Por outro lado, todos sabemos que a lei prevê a busca e apreensão de documentos, desde que através de autorização judicial. É claro que, tanto no Brasil quanto na Europa ou nos Estados Unidos, quando o advogado se envolve em práticas criminosas, excedendo seus limites profissionais, deve ser alvo de investigações e varreduras. Para isso, existem as entidades de classe, que exemplarmente no Brasil, Portugal e nos Estados Unidos, não são corporativistas diante do mau profissional.

Mas, na prática, lamentavelmente, o que estamos assistindo são informações profissionais violadas à manu militari, algumas vezes sem autorização, sob argumentação de que a apuração criminal supera a privacidade. Muitas vezes a missão dos advogados é confundida com práticas ilegais de seus clientes. Com isso, no momento em que percebemos o esforço de entidades jurídicas internacionais na defesa da democracia e da liberdade plena entre os países, notamos também que as prerrogativas da advocacia eram muito mais asseguradas e respeitadas no passado.

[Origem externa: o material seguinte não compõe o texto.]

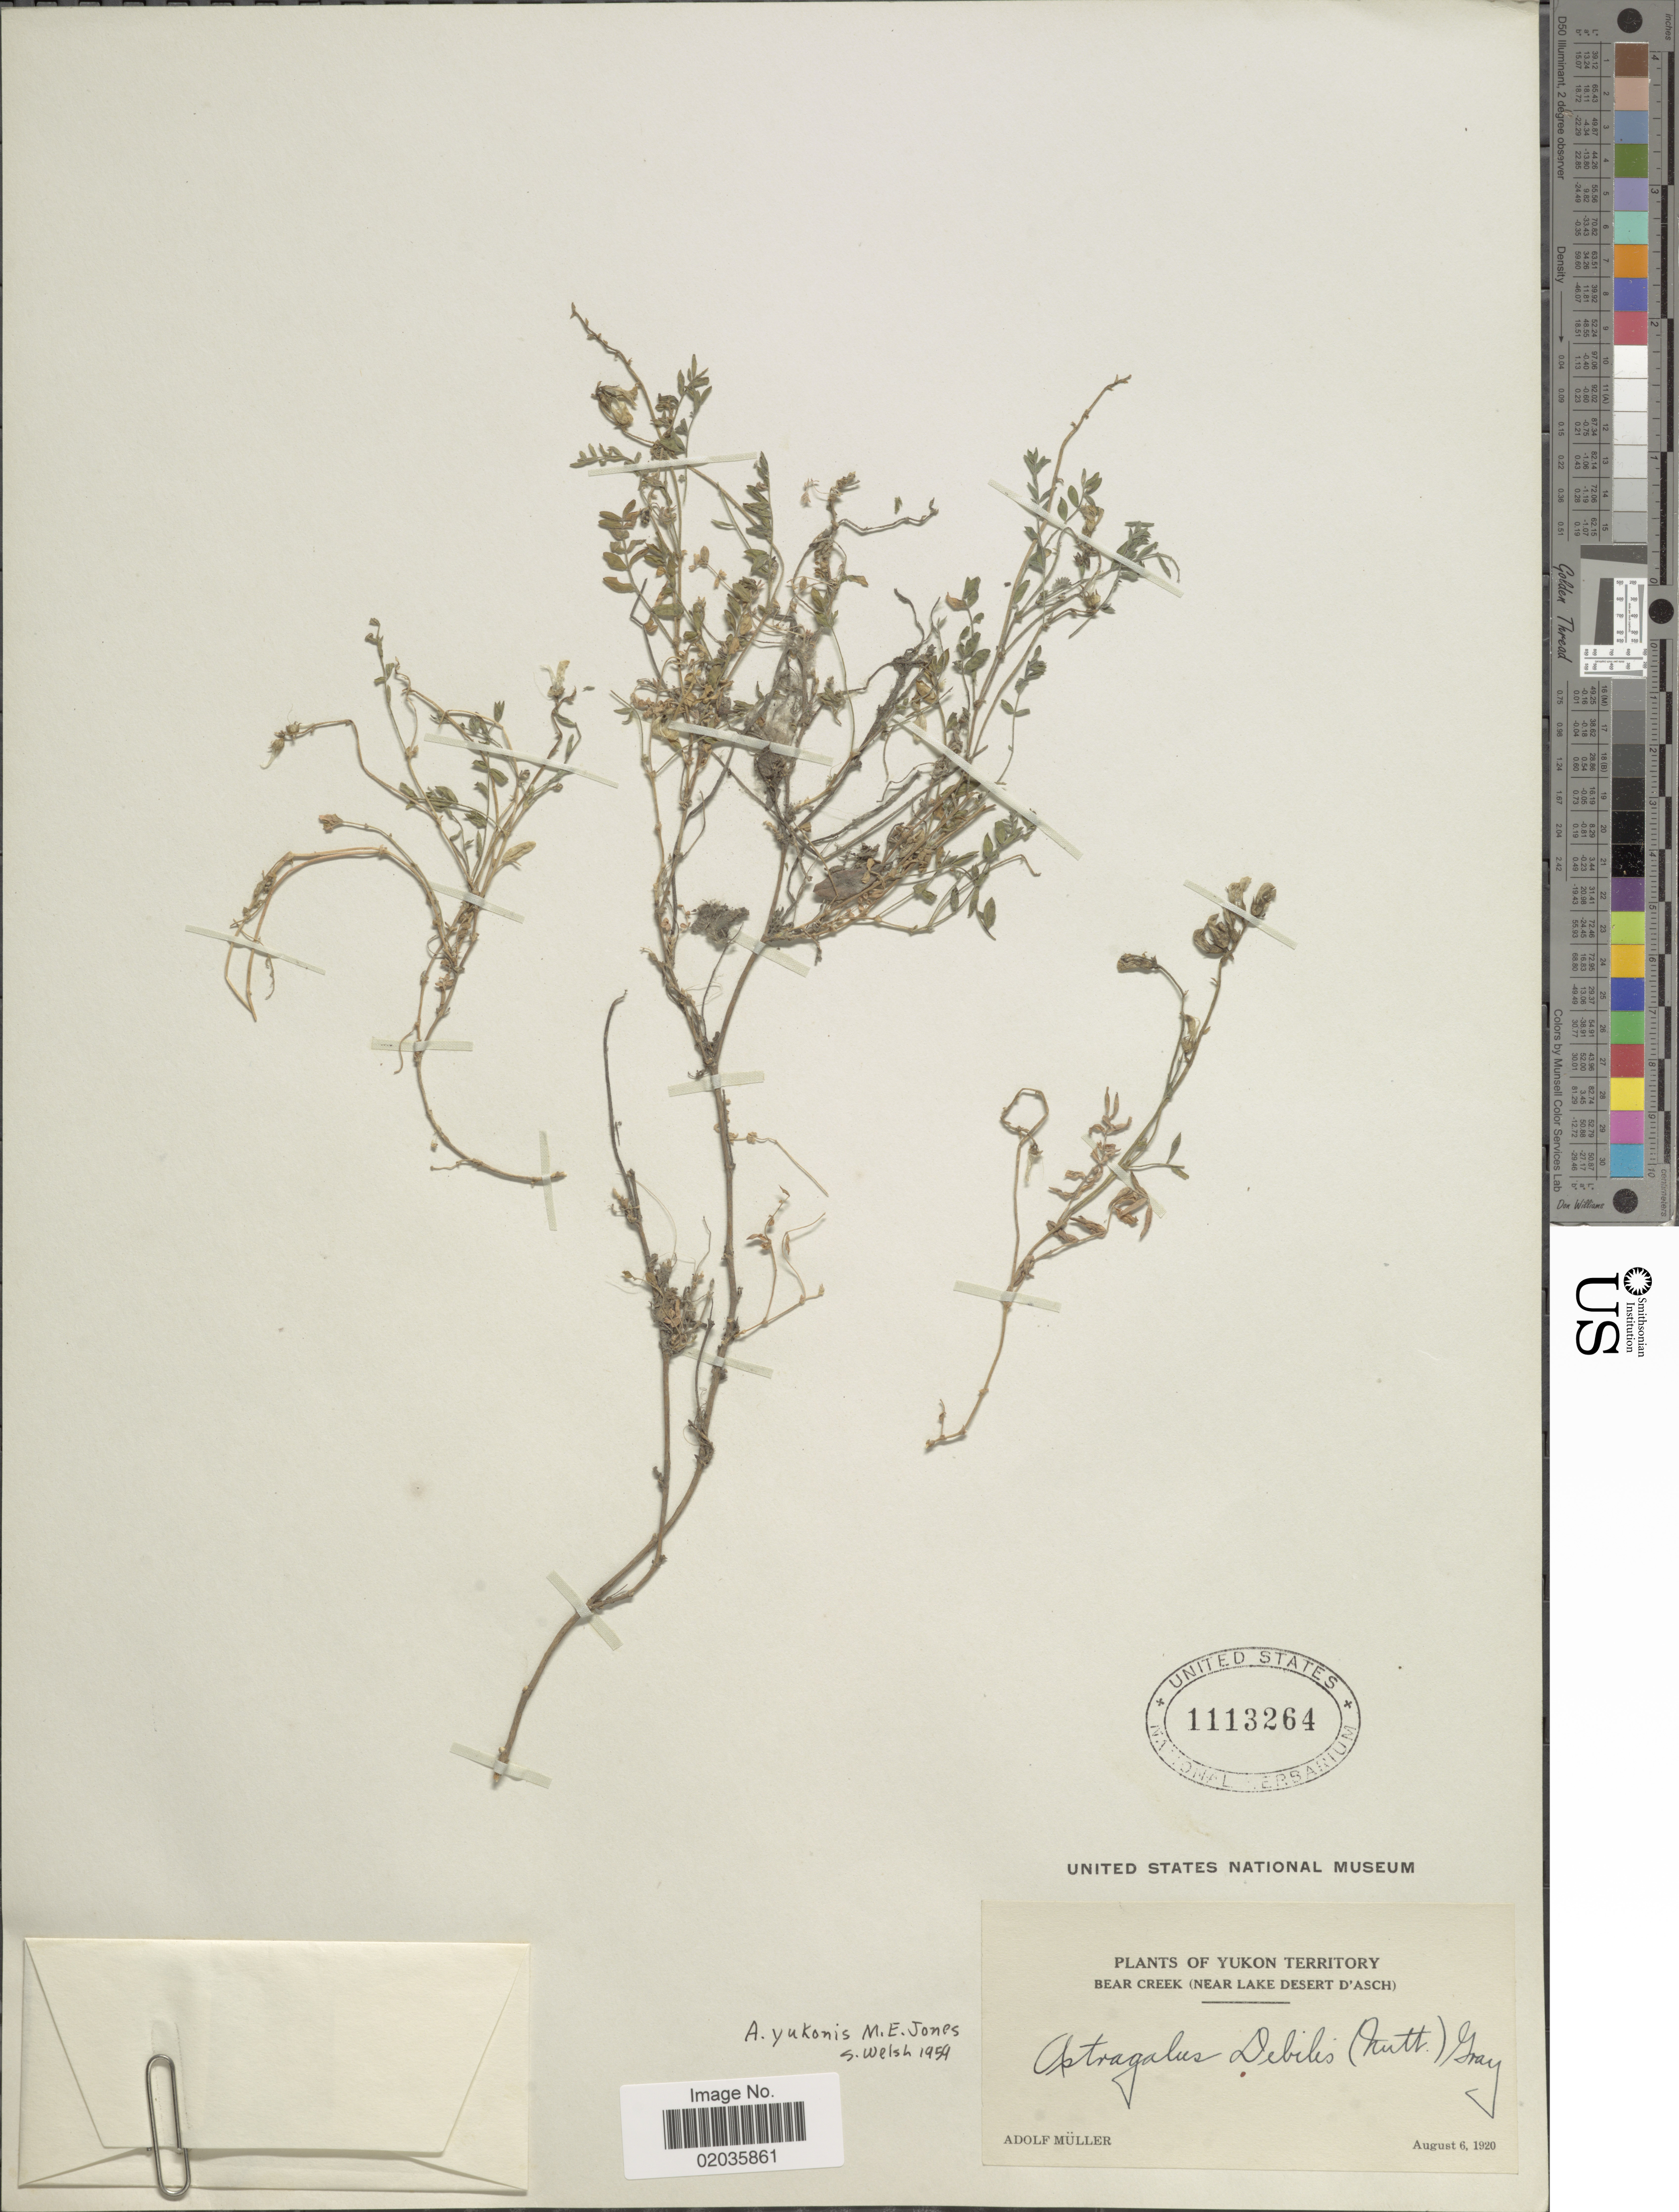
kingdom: Plantae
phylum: Tracheophyta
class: Magnoliopsida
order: Fabales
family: Fabaceae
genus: Astragalus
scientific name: Astragalus yukonis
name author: M.E. Jones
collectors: A. Muller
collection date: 1920-08-06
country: Canada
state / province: Yukon Territory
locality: Bear Creek (near Lake Desert D'Asch)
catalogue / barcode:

Embora o combate à criminalidade, sobretudo à corrupção que impera em países como o Brasil, deva ser exaltada, é preciso saber respeitar os limites da legalidade. É preciso ser observado também os critérios respectivos da busca e investigação amparados no Código de Processo Penal em detrimento do método ilegal e violento, como uma forma de se economizar tempo nas pesquisas necessárias em alguns casos.

Fechar os olhos para a violação de segredos profissionais, valendo-se do argumento da importância da investigação criminal, é o mesmo que negar defesa assegurada por lei para simples acusados. A apreensão de documentos retidos com os advogados para incriminação de seus clientes pode ser considerada uma prova ilegal de acusação. Com base nesses princípios, é frustrante que essas invasões de escritórios de advocacia, que ocorriam em governos ditatoriais, passem também a se tornar hábito em regimes democráticos como o brasileiro, consolidados com a ajuda dos próprios advogados. O due process of law está sob risco.